Comparing and testing constructs may accelerate empirical consciousness science more than direct comparisons of theories. To illustrate, contrasting hypotheses about the NCC propose visual areas and prefrontal areas, respectively. However, activations in either area may also be taken as arguments for there being multiple generators of consciousness, or indicate that the NCC is task dependent, or even that both types of activations are spurious while the “real” correlate is elsewhere. Furthermore, often meaningful empirical predictions do not touch on the metaphysical aspect of these theories. For instance, even if NCCs can be identified in the prefrontal cortex, this does not suffice to demonstrate that consciousness arises as a consequence of higher-order thought. Such a finding can only support higher-order theory by infusing theoretical inferences that are not themselves open for empirical testing.
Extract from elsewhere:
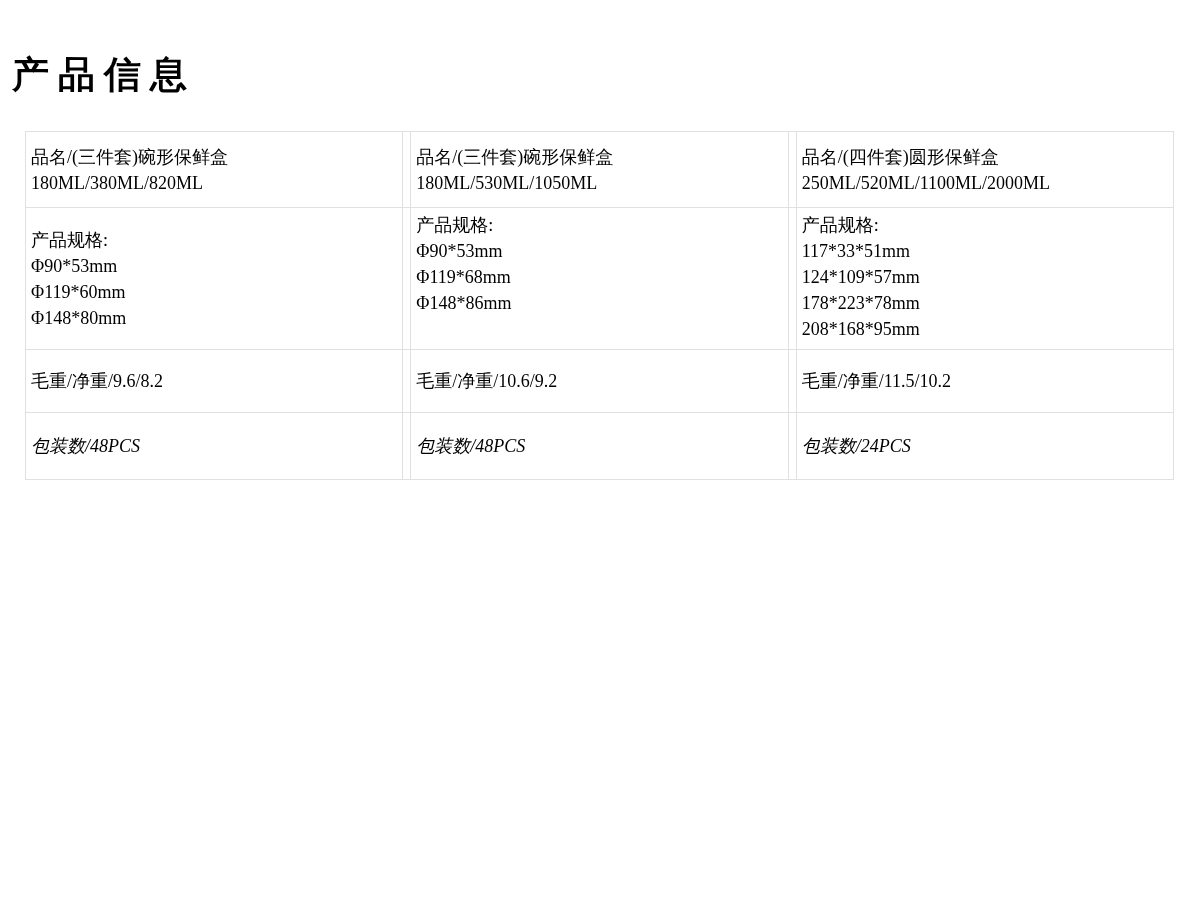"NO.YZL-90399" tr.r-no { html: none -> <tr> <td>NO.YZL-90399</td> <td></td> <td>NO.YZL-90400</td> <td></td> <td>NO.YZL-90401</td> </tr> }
We propose to invest efforts in alternative approaches to the study of consciousness in addition to theory testing. This does not disregard theories of consciousness or pretend that such theories do not exist. Nor does it exclude that theory testing can be worthwhile. Rather, we express the optimistic standpoint that more consensus and progress may be achieved by supplementing current efforts with other approaches that may be construct-focused and more data-driven. At the same time, we propose that the current lack of consensus in consciousness research is a result of the idea that a direct comparison of theories with empirically opaque metaphysical claims itself can create progress. Concomitantly, building models from data allows examination of the full model space, and also refinements of theories in the light of new data obtained from empirical tests of constructs.